> [WORK TO BE COMPLETED]:
In the piece about Simon Gillett and Donington Park, what does it say his new offices are?

> [EXCERPT]:
══════════════════════════════

The Midlands: Simon Gillett remained defiant and optimistic – you know, the only 2 emotions he’s actually shown for the last 6 months – about his increasingly laughable hopes to stage the British Grand Prix in 2010, despite having missed his final deadline to raise 500 billion million pounds to flog a dead horse.
Performing an impromptu press conference outside his new offices – a cardboard box adjacent to the now empty Birmingham Bullring Woolworths – Gillett still insisted his Speedway-resembling series of mud banks, (formally Donington Park racetrack), was still just a few quid short of hosting the race the following year.
“I still have a contract with Bernie,” claimed the entrepreneur, blowing his nose with the dog-eared document, “and it is still my firm belief – and intention – that the British Grand Prix will be held at Donington next year,” he added, between swigs from a bottle of White Lightening.
Gillett in happier times; like when he was let into the track and everything
In contrast with the glittering Futurama on display at the newest billion dollar facility in Abu Dhabi, Gillett’s plans for Donington appeared wildly optimistic but unperturbed by the relentless opulence of Yas Marina and the apparent parlous state of his own finances and negotiations with Bernie Ecclestone, the Walter Mitty impressionist pressed on with pointing out what he saw as the favourable comparisons and even advantages of his East Midlands track.

══════════════════════════════

> [SUPPLIED DATA]:
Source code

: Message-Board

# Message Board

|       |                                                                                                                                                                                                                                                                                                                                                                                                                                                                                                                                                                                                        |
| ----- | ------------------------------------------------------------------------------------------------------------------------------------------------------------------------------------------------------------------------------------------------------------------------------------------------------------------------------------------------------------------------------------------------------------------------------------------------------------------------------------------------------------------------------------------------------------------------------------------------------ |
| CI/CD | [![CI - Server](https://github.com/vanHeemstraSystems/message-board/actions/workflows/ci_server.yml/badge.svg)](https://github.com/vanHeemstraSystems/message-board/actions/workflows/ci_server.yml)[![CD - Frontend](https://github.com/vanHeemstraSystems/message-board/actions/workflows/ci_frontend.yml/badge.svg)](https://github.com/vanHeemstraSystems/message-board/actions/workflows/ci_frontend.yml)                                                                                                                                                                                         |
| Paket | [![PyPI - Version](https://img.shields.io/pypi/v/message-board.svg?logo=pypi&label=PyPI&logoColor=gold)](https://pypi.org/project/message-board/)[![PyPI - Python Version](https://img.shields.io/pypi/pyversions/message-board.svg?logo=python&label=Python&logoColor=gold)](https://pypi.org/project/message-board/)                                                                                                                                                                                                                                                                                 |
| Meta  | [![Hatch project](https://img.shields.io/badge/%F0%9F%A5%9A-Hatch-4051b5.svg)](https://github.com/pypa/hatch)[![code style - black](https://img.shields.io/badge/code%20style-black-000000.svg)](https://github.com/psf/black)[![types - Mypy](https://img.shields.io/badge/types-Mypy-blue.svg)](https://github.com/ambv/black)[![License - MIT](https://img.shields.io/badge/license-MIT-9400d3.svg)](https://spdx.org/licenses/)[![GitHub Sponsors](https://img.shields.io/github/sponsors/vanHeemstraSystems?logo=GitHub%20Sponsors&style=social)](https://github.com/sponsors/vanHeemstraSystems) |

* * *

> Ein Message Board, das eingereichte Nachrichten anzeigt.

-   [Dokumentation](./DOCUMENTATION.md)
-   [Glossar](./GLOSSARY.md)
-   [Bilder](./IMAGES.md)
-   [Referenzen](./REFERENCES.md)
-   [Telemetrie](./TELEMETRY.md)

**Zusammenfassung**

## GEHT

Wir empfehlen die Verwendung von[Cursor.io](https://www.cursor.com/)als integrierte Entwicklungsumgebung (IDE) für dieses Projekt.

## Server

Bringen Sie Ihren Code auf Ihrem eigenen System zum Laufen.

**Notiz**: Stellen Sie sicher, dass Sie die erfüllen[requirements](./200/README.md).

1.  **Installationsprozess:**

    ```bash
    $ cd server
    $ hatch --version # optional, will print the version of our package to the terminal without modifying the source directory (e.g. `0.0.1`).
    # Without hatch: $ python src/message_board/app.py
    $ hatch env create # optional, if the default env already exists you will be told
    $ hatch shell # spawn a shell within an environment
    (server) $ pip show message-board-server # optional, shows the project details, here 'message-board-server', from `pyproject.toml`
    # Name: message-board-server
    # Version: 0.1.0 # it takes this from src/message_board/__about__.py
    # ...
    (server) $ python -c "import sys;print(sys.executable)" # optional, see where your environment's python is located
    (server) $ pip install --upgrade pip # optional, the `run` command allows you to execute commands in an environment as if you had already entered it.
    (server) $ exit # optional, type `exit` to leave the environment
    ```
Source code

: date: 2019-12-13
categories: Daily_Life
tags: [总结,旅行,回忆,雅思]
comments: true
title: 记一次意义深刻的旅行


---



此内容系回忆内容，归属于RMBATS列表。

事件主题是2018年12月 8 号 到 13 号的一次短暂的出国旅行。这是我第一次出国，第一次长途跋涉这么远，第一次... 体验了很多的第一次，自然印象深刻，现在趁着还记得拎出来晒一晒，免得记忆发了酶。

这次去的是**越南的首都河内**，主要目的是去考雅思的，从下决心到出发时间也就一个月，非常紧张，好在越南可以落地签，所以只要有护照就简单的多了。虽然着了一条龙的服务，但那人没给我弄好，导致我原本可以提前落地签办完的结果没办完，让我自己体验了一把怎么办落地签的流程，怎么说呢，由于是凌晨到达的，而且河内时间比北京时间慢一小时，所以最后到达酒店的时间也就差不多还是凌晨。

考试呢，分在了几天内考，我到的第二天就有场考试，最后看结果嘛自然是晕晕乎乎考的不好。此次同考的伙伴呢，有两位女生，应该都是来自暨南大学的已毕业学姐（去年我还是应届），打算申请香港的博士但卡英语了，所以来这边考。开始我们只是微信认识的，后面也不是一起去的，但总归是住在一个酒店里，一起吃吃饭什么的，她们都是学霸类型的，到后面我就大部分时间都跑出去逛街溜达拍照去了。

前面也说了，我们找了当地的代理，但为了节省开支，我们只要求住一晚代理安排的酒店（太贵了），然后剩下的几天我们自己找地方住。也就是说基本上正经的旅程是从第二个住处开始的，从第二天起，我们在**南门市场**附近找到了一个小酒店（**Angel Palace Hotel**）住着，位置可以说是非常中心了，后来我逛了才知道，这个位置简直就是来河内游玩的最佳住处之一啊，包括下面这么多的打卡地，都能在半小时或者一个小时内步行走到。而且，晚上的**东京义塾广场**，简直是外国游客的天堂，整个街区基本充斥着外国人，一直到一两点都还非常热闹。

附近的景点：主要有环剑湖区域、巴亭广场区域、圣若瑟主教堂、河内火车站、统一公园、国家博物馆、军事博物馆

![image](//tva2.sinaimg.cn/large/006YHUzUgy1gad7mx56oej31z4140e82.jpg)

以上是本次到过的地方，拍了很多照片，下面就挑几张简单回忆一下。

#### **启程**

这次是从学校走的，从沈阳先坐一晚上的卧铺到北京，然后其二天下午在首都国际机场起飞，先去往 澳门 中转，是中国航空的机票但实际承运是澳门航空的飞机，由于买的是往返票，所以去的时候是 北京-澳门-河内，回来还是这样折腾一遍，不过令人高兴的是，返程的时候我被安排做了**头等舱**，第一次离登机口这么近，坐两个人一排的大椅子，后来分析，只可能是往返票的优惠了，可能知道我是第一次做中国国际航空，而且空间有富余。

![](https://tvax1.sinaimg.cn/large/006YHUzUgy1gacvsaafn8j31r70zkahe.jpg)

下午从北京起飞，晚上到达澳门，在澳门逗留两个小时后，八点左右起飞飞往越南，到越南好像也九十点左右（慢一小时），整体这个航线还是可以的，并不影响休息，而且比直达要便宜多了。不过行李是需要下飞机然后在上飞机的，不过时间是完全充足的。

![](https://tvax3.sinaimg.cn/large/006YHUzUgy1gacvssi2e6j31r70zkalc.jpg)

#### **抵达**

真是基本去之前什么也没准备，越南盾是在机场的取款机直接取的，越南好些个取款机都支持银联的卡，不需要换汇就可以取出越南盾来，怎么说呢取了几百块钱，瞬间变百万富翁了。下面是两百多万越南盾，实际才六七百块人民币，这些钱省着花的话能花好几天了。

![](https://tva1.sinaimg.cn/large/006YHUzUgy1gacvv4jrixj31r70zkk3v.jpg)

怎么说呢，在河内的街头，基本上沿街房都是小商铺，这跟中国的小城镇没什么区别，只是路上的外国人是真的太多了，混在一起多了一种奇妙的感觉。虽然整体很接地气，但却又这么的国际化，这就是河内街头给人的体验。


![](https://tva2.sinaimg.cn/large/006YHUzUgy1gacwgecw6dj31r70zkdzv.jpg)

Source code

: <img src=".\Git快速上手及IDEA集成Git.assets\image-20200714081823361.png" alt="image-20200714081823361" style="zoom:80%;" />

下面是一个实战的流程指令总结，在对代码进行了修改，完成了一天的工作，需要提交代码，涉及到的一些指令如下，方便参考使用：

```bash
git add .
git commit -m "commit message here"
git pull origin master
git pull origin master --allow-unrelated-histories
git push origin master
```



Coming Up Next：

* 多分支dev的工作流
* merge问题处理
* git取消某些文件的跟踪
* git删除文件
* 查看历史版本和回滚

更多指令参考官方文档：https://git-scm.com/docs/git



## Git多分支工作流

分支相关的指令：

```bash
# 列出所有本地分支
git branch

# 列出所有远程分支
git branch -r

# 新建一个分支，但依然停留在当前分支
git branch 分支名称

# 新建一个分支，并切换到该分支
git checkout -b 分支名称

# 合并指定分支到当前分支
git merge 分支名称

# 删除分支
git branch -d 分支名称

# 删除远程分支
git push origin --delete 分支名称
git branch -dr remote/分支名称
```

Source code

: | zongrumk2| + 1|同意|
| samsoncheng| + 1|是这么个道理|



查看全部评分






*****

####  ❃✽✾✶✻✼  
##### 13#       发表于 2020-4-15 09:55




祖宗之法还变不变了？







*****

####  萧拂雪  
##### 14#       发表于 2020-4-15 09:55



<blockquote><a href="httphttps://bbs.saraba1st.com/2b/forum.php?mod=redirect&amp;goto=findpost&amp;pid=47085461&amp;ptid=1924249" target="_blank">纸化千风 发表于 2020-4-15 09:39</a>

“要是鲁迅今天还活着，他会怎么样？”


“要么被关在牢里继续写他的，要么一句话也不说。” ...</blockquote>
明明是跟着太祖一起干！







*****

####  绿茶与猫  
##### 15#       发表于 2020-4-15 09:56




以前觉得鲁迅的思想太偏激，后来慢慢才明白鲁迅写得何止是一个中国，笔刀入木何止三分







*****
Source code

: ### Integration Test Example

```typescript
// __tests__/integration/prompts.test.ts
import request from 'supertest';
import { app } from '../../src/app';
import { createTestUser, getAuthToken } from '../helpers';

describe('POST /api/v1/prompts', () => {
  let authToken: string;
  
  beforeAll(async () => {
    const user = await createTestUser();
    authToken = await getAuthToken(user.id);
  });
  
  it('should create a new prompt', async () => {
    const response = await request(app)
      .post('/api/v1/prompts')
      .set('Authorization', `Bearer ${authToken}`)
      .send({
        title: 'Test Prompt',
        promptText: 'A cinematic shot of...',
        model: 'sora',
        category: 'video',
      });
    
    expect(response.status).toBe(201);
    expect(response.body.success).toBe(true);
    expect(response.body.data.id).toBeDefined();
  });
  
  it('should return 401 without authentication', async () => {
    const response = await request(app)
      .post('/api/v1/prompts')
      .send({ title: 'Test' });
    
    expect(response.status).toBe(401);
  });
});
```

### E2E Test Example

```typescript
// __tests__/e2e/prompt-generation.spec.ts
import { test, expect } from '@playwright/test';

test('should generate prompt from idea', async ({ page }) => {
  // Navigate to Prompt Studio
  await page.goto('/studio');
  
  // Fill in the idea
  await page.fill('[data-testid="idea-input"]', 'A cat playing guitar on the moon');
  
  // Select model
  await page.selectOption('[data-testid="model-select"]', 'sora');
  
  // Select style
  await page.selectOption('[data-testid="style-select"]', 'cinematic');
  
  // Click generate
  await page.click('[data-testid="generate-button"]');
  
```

══════════════════════════════

> [RESULT]:
A cardboard box next to the now empty Birmingham Bullring Woolworths.